NORWICH, Conn. (WTNH) — Juneteenth became a federal holiday last summer — the first since Martin Luther King Jr. Day was created in 1983. Connecticut will recognize Juneteenth as a state holiday for the first time on June 19, 2023.

Ben Haith was recognized for creating the Juneteenth flag raised in honor of the holiday during Norwich’s Juneteenth celebration on Friday.

“When I found out how well the flag was received by people in different parts of the country, I was overwhelmed,” Haith said.

Haith, who now lives in Norwich, created the Juneteenth flag in 2000 while an activist in Boston.
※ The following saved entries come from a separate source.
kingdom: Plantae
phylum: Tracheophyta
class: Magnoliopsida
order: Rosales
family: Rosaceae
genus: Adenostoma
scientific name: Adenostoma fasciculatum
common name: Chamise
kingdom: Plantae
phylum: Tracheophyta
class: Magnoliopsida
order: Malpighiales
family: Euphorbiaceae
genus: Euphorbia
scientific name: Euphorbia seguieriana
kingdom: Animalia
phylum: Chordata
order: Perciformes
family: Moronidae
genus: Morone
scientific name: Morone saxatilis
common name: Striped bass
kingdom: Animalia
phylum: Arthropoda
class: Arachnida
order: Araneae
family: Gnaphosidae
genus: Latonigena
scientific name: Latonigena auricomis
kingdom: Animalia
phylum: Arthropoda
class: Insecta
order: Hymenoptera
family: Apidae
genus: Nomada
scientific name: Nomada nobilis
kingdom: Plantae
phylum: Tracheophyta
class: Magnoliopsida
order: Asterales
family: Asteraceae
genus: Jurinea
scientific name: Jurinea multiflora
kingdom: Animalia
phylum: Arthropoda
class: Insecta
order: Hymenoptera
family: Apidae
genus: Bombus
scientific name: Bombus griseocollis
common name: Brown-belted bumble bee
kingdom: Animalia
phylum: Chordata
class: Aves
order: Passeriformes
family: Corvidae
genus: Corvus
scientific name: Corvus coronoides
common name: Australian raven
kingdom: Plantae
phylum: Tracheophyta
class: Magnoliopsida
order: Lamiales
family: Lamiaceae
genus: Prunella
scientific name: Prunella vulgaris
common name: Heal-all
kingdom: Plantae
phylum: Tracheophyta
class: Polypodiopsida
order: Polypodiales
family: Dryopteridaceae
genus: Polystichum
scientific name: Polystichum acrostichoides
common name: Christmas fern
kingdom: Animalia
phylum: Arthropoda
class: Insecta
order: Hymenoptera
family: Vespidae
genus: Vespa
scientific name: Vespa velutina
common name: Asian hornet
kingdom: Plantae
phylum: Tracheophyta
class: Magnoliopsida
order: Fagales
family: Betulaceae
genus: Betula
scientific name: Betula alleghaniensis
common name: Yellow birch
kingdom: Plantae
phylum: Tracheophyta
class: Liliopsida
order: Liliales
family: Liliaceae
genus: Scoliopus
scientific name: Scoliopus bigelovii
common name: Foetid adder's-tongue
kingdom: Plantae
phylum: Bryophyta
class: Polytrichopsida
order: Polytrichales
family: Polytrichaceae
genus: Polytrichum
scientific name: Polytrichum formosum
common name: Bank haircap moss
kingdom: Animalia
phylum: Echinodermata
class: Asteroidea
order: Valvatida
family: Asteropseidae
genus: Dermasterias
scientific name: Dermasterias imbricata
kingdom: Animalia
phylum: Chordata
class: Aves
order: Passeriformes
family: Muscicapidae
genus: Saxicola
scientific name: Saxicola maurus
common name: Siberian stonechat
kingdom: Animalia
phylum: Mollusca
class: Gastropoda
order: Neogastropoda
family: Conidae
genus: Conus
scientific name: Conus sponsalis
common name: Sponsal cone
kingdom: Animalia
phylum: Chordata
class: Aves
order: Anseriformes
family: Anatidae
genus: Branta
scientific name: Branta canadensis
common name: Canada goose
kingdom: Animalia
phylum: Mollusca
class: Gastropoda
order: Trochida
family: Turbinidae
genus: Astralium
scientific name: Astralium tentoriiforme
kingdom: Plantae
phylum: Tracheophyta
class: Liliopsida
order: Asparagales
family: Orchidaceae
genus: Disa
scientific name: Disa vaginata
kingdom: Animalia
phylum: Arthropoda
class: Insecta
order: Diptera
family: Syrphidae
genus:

It has now become the national symbol for this holiday.

The star at the center of the flag represents the star of Texas, where the final slaves in Galveston were told on June 19, 1865, that they were free. That was two and a half years after Abraham Lincoln declared their freedom. That star is surrounded by a nova, a bursting star.

“American people who were enslaved are now new people, a new star rising up over the horizon, the red, white, and blue United States colors,” Haith said.

The city of Norwich has celebrated Juneteenth for 33 years and educating the community through street art for 40 years.

“James Lindsey Smith escaped slavery in 1838,” said Rev. Adam Bowles, lead pastor at Castle Church said. “Sarah Harris Fayerweather was one of the first Black students at the Prudence Crandall Museum.”

The newest mural on Broadway will be officially unveiled Saturday, not far from where the Juneteenth flag was raised.

“Hopefully, this flag will be a symbol that we can do more,” Haith said. “For not only the African American people but all people.”